BEGIN The records

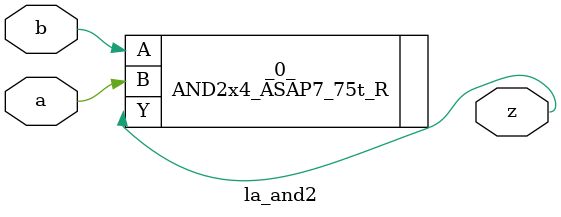
<source format=v>

/* Generated by Yosys 0.44 (git sha1 80ba43d26, g++ 11.4.0-1ubuntu1~22.04 -fPIC -O3) */

(* top =  1  *)
(* src = "inputs/la_and2.v:10.1-20.10" *)
module la_and2 (
    a,
    b,
    z
);
  (* src = "inputs/la_and2.v:13.12-13.13" *)
  input a;
  wire a;
  (* src = "inputs/la_and2.v:14.12-14.13" *)
  input b;
  wire b;
  (* src = "inputs/la_and2.v:15.12-15.13" *)
  output z;
  wire z;
  AND2x4_ASAP7_75t_R _0_ (
      .A(b),
      .B(a),
      .Y(z)
  );
endmodule

</source>
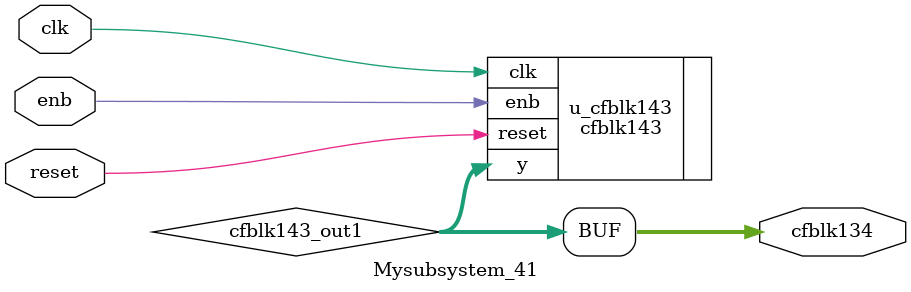
<source format=v>



`timescale 1 ns / 1 ns

module Mysubsystem_41
          (clk,
           reset,
           enb,
           cfblk134);


  input   clk;
  input   reset;
  input   enb;
  output  [7:0] cfblk134;  // uint8


  wire [7:0] cfblk143_out1;  // uint8


  cfblk143 u_cfblk143 (.clk(clk),
                       .reset(reset),
                       .enb(enb),
                       .y(cfblk143_out1)  // uint8
                       );

  assign cfblk134 = cfblk143_out1;

endmodule  // Mysubsystem_41


</source>
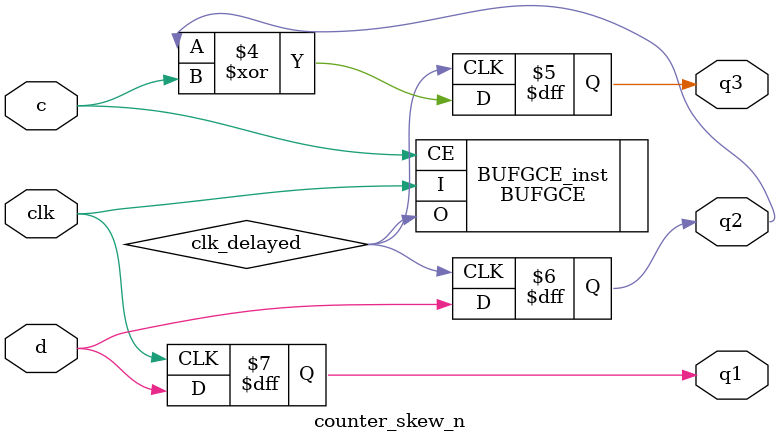
<source format=v>
`timescale 1ns/1ps


module counter_skew_n(
	input clk,
	input d,
	input c,
	output reg q1,
	output reg q2,
	output reg q3
    );

    // Goal : for delay through a LUT (instead of global clock routing)
    wire clk_delayed;
    //assign clk_delayed = clk & c; // LUT will be inserted

    always @(posedge clk) q1 <= d; // flip-flop driven by direct clock

    // Flip-flops driven by "fabric-routed clock"
    // //potential risk of skew: depending of placement,
    // there's no guarantee that the "clk_delayed" signal will reach flip flop
    // q2 and q3 at the same time
    always @(posedge clk_delayed) q2 <= d;
    always @(posedge clk_delayed) q3 <= q2 ^ c;

    BUFGCE BUFGCE_inst (
	.O(clk_delayed), // 1-bit output: clock output
	.CE(c),  // 1-bit input: clock enable input for IO
	.I(clk) // 1-bit input : Primary clock
     );

endmodule

	

</source>
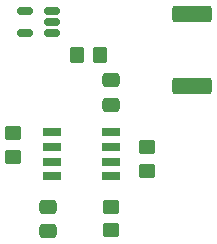
<source format=gtp>
<<<<<<< Updated upstream:stcs05/POAB-gerber-stcs05/stcs05-F_Paste.gtp
G04 #@! TF.GenerationSoftware,KiCad,Pcbnew,7.0.2*
G04 #@! TF.CreationDate,2023-12-12T16:56:49+01:00*
G04 #@! TF.ProjectId,stcs05,73746373-3035-42e6-9b69-6361645f7063,rev?*
G04 #@! TF.SameCoordinates,Original*
G04 #@! TF.FileFunction,Paste,Top*
G04 #@! TF.FilePolarity,Positive*
%FSLAX46Y46*%
G04 Gerber Fmt 4.6, Leading zero omitted, Abs format (unit mm)*
G04 Created by KiCad (PCBNEW 7.0.2) date 2023-12-12 16:56:49*
=======
%TF.GenerationSoftware,KiCad,Pcbnew,7.0.2*%
%TF.CreationDate,2023-11-09T14:12:44+01:00*%
%TF.ProjectId,stcs05,73746373-3035-42e6-9b69-6361645f7063,rev?*%
%TF.SameCoordinates,Original*%
%TF.FileFunction,Paste,Top*%
%TF.FilePolarity,Positive*%
%FSLAX46Y46*%
G04 Gerber Fmt 4.6, Leading zero omitted, Abs format (unit mm)*
G04 Created by KiCad (PCBNEW 7.0.2) date 2023-11-09 14:12:44*
>>>>>>> Stashed changes:stcs05/gerberfiles stcs05/stcs05-F_Paste.gbr
%MOMM*%
%LPD*%
G01*
G04 APERTURE LIST*
G04 Aperture macros list*
%AMRoundRect*
0 Rectangle with rounded corners*
0 $1 Rounding radius*
0 $2 $3 $4 $5 $6 $7 $8 $9 X,Y pos of 4 corners*
0 Add a 4 corners polygon primitive as box body*
4,1,4,$2,$3,$4,$5,$6,$7,$8,$9,$2,$3,0*
0 Add four circle primitives for the rounded corners*
1,1,$1+$1,$2,$3*
1,1,$1+$1,$4,$5*
1,1,$1+$1,$6,$7*
1,1,$1+$1,$8,$9*
0 Add four rect primitives between the rounded corners*
20,1,$1+$1,$2,$3,$4,$5,0*
20,1,$1+$1,$4,$5,$6,$7,0*
20,1,$1+$1,$6,$7,$8,$9,0*
20,1,$1+$1,$8,$9,$2,$3,0*%
G04 Aperture macros list end*
%ADD10RoundRect,0.250000X0.350000X0.450000X-0.350000X0.450000X-0.350000X-0.450000X0.350000X-0.450000X0*%
%ADD11RoundRect,0.250000X0.450000X-0.350000X0.450000X0.350000X-0.450000X0.350000X-0.450000X-0.350000X0*%
%ADD12RoundRect,0.250000X-0.450000X0.350000X-0.450000X-0.350000X0.450000X-0.350000X0.450000X0.350000X0*%
%ADD13RoundRect,0.150000X0.512500X0.150000X-0.512500X0.150000X-0.512500X-0.150000X0.512500X-0.150000X0*%
%ADD14R,1.500000X0.800000*%
%ADD15RoundRect,0.249999X-1.425001X0.450001X-1.425001X-0.450001X1.425001X-0.450001X1.425001X0.450001X0*%
%ADD16RoundRect,0.250000X-0.475000X0.337500X-0.475000X-0.337500X0.475000X-0.337500X0.475000X0.337500X0*%
G04 APERTURE END LIST*
D10*
X128762000Y-73660000D03*
X126762000Y-73660000D03*
D11*
X121412000Y-82280000D03*
X121412000Y-80280000D03*
D12*
X129675000Y-86500000D03*
X129675000Y-88500000D03*
D13*
X124637500Y-71800000D03*
X124637500Y-70850000D03*
X124637500Y-69900000D03*
X122362500Y-69900000D03*
X122362500Y-71800000D03*
D11*
X132750000Y-83425000D03*
X132750000Y-81425000D03*
D14*
X129679000Y-83928000D03*
X129679000Y-82678000D03*
X129679000Y-81428000D03*
X129679000Y-80178000D03*
X124679000Y-80178000D03*
X124679000Y-81428000D03*
X124679000Y-82678000D03*
X124679000Y-83928000D03*
<<<<<<< Updated upstream:stcs05/POAB-gerber-stcs05/stcs05-F_Paste.gtp
D15*
X136525000Y-70150000D03*
X136525000Y-76250000D03*
D16*
=======
%TD*%
D15*
%TO.C,R1*%
X136525000Y-70150000D03*
X136525000Y-76250000D03*
%TD*%
D16*
%TO.C,C2*%
>>>>>>> Stashed changes:stcs05/gerberfiles stcs05/stcs05-F_Paste.gbr
X129667000Y-75797500D03*
X129667000Y-77872500D03*
X124375000Y-86487500D03*
X124375000Y-88562500D03*
M02*

</source>
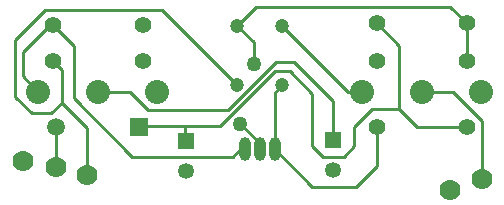
<source format=gtl>
G04*
G04 #@! TF.GenerationSoftware,Altium Limited,Altium Designer,18.0.11 (651)*
G04*
G04 Layer_Physical_Order=1*
G04 Layer_Color=204*
%FSLAX25Y25*%
%MOIN*%
G70*
G01*
G75*
%ADD12C,0.01000*%
%ADD28C,0.05512*%
%ADD29O,0.03937X0.07874*%
%ADD30O,0.03937X0.07874*%
%ADD31R,0.05906X0.05906*%
%ADD32C,0.05906*%
%ADD33C,0.05315*%
%ADD34R,0.05315X0.05315*%
%ADD35C,0.04724*%
%ADD36C,0.07000*%
%ADD37C,0.08000*%
%ADD38C,0.05000*%
D12*
X605500Y672500D02*
Y692000D01*
X474000Y674000D02*
Y689500D01*
X463500Y676500D02*
X463524Y676524D01*
X524000Y723685D02*
X529500Y718185D01*
Y711000D02*
Y718185D01*
X489000Y680000D02*
X522500D01*
X469500Y699500D02*
X489000Y680000D01*
X469500Y699500D02*
Y717000D01*
X465500Y698000D02*
Y709000D01*
X462500Y712000D02*
X465500Y709000D01*
X462000Y694500D02*
X465500Y698000D01*
X455500Y694500D02*
X462000D01*
X465500Y698000D02*
X474000Y689500D01*
X570500Y724500D02*
X578000Y717000D01*
Y696000D02*
Y717000D01*
X584000Y690000D02*
X600500D01*
X578000Y696000D02*
X584000Y690000D01*
X569000Y696000D02*
X578000D01*
X563000Y690000D02*
X569000Y696000D01*
X525000Y682500D02*
X526500D01*
X522500Y680000D02*
X525000Y682500D01*
X491661Y690185D02*
X518475D01*
X491476Y690000D02*
X491661Y690185D01*
X506815Y685528D02*
Y690000D01*
Y685528D02*
X507000Y685343D01*
X552500Y680000D02*
X559500D01*
X549000Y683500D02*
X552500Y680000D01*
X549000Y683500D02*
Y701000D01*
X541500Y708500D02*
X549000Y701000D01*
X563000Y683500D02*
Y690000D01*
X559500Y680000D02*
X563000Y683500D01*
X570500Y677000D02*
Y690000D01*
X563500Y670000D02*
X570500Y677000D01*
X549000Y670000D02*
X563500D01*
X536500Y682500D02*
X549000Y670000D01*
X556000Y685500D02*
Y698500D01*
X556000Y685500D02*
X556000Y685500D01*
X605185Y699476D02*
Y701476D01*
X596024D02*
X605500Y692000D01*
X585500Y701476D02*
X596024D01*
X463524Y676524D02*
Y690000D01*
X520962Y695500D02*
X536962Y711500D01*
X518475Y690185D02*
X536790Y708500D01*
X595000Y730000D02*
X600500Y724500D01*
X530315Y730000D02*
X595000D01*
X524000Y723685D02*
X530315Y730000D01*
X460000Y729000D02*
X499000D01*
X450000Y719000D02*
X460000Y729000D01*
X450000Y700000D02*
Y719000D01*
Y700000D02*
X455500Y694500D01*
X462500Y724000D02*
X469500Y717000D01*
X525000Y691000D02*
X531500Y684500D01*
Y682500D02*
Y684500D01*
X536790Y708500D02*
X541500D01*
X536962Y711500D02*
X543000D01*
X556000Y698500D01*
X494453Y695500D02*
X520962D01*
X499000Y729000D02*
X524000Y704000D01*
X488476Y701476D02*
X494453Y695500D01*
X536500Y684453D02*
Y701315D01*
X600500Y712000D02*
Y724500D01*
X539000Y723500D02*
X561024Y701476D01*
X565815D01*
X477500D02*
X488476D01*
X536500Y701315D02*
X539000Y703815D01*
X452500Y715000D02*
X461500Y724000D01*
X452500Y706791D02*
Y715000D01*
Y706791D02*
X457815Y701476D01*
X461500Y724000D02*
X462500D01*
D28*
D03*
X492500D02*
D03*
X600500Y690000D02*
D03*
X570500D02*
D03*
X600500Y712000D02*
D03*
X570500D02*
D03*
Y724500D02*
D03*
X600500D02*
D03*
X462500Y712000D02*
D03*
X492500D02*
D03*
D29*
X536500Y682500D02*
D03*
X531500D02*
D03*
D30*
X526500D02*
D03*
D31*
X491476Y690000D02*
D03*
D32*
X463524D02*
D03*
D33*
X556000Y675500D02*
D03*
X507000Y675343D02*
D03*
D34*
X556000Y685500D02*
D03*
X507000Y685343D02*
D03*
D35*
X524000Y723685D02*
D03*
Y704000D02*
D03*
X539000Y723500D02*
D03*
Y703815D02*
D03*
D36*
X605500Y672500D02*
D03*
X595000Y669000D02*
D03*
X474000Y674000D02*
D03*
X463500Y676500D02*
D03*
X452500Y678500D02*
D03*
D37*
X457815Y701476D02*
D03*
X497185D02*
D03*
X477500D02*
D03*
D03*
X565815D02*
D03*
X605185D02*
D03*
X585500D02*
D03*
D03*
D38*
X529500Y711000D02*
D03*
X525000Y691000D02*
D03*
M02*

</source>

END The records

Going back to the entries above, set down exactly the lines that begin at the one with "X578000D01*" and end at the one with "X595000Y730000D02*", both included, and nothing else.

X578000D01*
X563000Y690000D02*
X569000Y696000D01*
X525000Y682500D02*
X526500D01*
X522500Y680000D02*
X525000Y682500D01*
X491661Y690185D02*
X518475D01*
X491476Y690000D02*
X491661Y690185D01*
X506815Y685528D02*
Y690000D01*
Y685528D02*
X507000Y685343D01*
X552500Y680000D02*
X559500D01*
X549000Y683500D02*
X552500Y680000D01*
X549000Y683500D02*
Y701000D01*
X541500Y708500D02*
X549000Y701000D01*
X563000Y683500D02*
Y690000D01*
X559500Y680000D02*
X563000Y683500D01*
X570500Y677000D02*
Y690000D01*
X563500Y670000D02*
X570500Y677000D01*
X549000Y670000D02*
X563500D01*
X536500Y682500D02*
X549000Y670000D01*
X556000Y685500D02*
Y698500D01*
X556000Y685500D02*
X556000Y685500D01*
X605185Y699476D02*
Y701476D01*
X596024D02*
X605500Y692000D01*
X585500Y701476D02*
X596024D01*
X463524Y676524D02*
Y690000D01*
X520962Y695500D02*
X536962Y711500D01*
X518475Y690185D02*
X536790Y708500D01*
X595000Y730000D02*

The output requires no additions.